Reports from the closest U.S. allies have also cast doubt on Pompeo's statement. Known as the "Five Eyes," the U.S., United Kingdom, Australia, Canada and New Zealand cooperate and share signals intelligence, which intercepts signals like communications or radar.

"There's nothing that we have that would indicate that was the likely source," Australia's conservative Prime Minister Scott Morrison said of the Wuhan lab last Friday. Days later, the Australian newspaper The Sydney Morning Herald reported that the theory around the lab's role is "mostly based on news reports and contained no material from intelligence gathering," citing Australian intelligence officials.

"The fact that Australia came out so strongly that they do not believe the line that it all originated in a lab is significant," said Mulroy, now an ABC News contributor, because they're part of the "Five Eyes," "generally see all our intel" and are "well-known for the capabilities in China."

Members of Congress have pressed the Trump administration to provide evidence showing the lab's responsibility. Bob Menendez, the top Democrat on the Senate Foreign Relations Committee, said in a letter Thursday he'd been requesting a briefing by the department for a month now on "what intelligence, if any, the U.S. government has regarding the origins of the virus."

The top Senate Republican, Mitch McConnell, wouldn't back Pompeo's statement either, telling reporters Tuesday, "I don't think we know, except we know it was in China."

Instead of providing details of the "enormous evidence," Pompeo pivoted questions Thursday to demand transparency from China, saying the Chinese government's lack of transparency has halted any efforts to find out how that first transmission took place.

China still has not provided samples of the virus to other countries, instead having its scientists share the virus's genome online in January. It also shut down and sterilized the wet market in Wuhan, where live and freshly killed animals are sold and the virus might have originated, one month before World Health Organization scientists, including two Americans, were given access to the country. While some of those scientists traveled to Wuhan, neither American did.

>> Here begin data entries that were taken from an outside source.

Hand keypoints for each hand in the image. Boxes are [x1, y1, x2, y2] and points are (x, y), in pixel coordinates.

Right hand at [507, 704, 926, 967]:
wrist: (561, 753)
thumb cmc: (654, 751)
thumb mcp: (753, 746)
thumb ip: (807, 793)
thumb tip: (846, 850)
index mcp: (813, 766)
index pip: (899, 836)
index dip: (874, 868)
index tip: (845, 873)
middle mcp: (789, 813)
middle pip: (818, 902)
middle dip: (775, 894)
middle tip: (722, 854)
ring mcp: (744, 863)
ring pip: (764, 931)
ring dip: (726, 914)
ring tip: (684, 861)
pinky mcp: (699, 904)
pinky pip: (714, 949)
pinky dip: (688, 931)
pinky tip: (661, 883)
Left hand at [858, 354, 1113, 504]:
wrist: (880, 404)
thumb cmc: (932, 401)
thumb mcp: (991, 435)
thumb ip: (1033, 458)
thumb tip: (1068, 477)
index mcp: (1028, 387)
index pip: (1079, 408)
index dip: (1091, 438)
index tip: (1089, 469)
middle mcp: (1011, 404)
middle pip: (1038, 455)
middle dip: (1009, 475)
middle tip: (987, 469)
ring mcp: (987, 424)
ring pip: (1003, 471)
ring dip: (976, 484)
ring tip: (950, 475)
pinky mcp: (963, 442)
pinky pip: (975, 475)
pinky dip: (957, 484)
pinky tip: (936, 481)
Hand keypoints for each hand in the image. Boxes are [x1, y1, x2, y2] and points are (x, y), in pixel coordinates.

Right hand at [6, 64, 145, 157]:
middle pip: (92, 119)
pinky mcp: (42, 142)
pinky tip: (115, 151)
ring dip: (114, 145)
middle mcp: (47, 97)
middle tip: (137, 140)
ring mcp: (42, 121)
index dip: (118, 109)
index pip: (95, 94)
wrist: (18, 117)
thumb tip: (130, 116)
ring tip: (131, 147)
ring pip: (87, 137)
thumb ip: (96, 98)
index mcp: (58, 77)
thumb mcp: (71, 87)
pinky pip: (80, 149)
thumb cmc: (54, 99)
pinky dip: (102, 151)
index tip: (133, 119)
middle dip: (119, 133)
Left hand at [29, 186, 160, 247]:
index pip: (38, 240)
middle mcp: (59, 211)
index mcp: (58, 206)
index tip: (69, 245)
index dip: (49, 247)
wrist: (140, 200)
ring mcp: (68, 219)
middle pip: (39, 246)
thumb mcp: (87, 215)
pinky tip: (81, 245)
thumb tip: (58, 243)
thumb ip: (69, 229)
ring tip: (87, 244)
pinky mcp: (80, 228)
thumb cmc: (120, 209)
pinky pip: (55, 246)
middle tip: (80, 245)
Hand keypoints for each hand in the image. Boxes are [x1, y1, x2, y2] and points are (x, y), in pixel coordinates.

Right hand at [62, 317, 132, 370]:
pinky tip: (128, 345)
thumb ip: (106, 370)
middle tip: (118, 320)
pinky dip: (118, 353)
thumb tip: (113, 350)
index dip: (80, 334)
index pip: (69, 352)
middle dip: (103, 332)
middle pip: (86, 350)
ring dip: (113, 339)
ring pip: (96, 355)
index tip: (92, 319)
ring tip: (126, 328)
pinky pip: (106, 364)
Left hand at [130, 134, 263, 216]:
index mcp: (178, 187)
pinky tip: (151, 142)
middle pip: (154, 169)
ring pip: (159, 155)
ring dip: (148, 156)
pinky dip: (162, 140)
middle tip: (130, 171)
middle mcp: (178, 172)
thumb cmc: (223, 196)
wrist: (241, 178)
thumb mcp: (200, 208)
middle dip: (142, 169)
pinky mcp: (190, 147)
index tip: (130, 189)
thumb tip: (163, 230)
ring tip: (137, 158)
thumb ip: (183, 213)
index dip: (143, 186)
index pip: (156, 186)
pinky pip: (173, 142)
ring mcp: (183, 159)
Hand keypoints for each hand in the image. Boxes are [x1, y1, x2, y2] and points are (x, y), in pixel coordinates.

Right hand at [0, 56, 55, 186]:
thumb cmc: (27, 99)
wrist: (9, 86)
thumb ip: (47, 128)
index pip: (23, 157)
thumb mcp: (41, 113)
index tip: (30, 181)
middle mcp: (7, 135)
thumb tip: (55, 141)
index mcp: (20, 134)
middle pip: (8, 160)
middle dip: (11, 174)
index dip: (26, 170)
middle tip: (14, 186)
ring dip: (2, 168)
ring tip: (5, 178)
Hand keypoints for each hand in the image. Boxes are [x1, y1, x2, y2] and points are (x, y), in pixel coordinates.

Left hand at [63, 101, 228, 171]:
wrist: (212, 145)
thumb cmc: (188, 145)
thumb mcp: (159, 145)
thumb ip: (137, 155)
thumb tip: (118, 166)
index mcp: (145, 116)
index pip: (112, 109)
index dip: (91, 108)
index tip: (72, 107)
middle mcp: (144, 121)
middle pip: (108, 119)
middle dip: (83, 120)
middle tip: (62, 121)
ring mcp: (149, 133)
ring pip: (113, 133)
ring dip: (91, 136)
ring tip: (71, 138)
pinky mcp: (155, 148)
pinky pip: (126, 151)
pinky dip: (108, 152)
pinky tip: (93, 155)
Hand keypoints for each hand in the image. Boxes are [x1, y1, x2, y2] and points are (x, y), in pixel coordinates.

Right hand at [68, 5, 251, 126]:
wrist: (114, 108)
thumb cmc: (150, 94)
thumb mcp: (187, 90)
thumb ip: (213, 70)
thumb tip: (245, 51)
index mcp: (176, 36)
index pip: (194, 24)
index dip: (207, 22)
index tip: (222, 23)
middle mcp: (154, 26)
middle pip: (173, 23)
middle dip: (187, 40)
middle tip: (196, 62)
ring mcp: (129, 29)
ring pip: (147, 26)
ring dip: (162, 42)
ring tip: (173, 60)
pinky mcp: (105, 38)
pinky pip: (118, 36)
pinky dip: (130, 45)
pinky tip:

Critics say brow-beating the Chinese government is not an effective way to get them to open up and provide WHO or other outsiders access to the Wuhan lab, the market or other possible sites. But Pompeo dismissed that again Thursday, telling one host, "We're not raising the rhetoric. We're simply trying to protect the world from a global pandemic by sharing what we know."

PHOTO: In this June 29, 2019, file photo, President Donald Trump meets with China's President Xi Jinping at the start of their bilateral meeting at the G20 leaders summit in Osaka, Japan.
In this June 29, 2019, file photo, President Donald Trump meets with China's President Xi Jinping at the start of their bilateral meeting at the G20 leaders summit in Osaka, Japan.
Kevin Lamarque/Reuters, FILE

He went further on The Steve Gruber Show, setting up U.S.-Chinese relations as a generational challenge between different values systems and agreed with Gruber that China is "the most dangerous adversary for the United States and for all Western governments."

"The whole world can now see that this regime, this authoritarian regime, is just different than we are," said the top U.S. diplomat. "We can see the challenge this presents to our kids and grandkids, and we're determined. We're going to do the right things by building up our military. We're going to do the right things diplomatically."

"In the end, the Chinese Communist Party will have to decide: Do they really want to participate as a member of civilized society, the nations that work toward better outcomes for people all across the world, or are they going to do what we've seen?" he added.

This isn't the first time Pompeo has cast relations with China as a sort of clash of civilizations. He gave a major address last October when he said the Chinese Communist Party is "truly hostile to the United States and our values."

But he has escalated that argument and started to hammer it more often, especially in interviews with conservative media -- 28 of which he's done in the last three weeks -- and near weekly press conferences since March.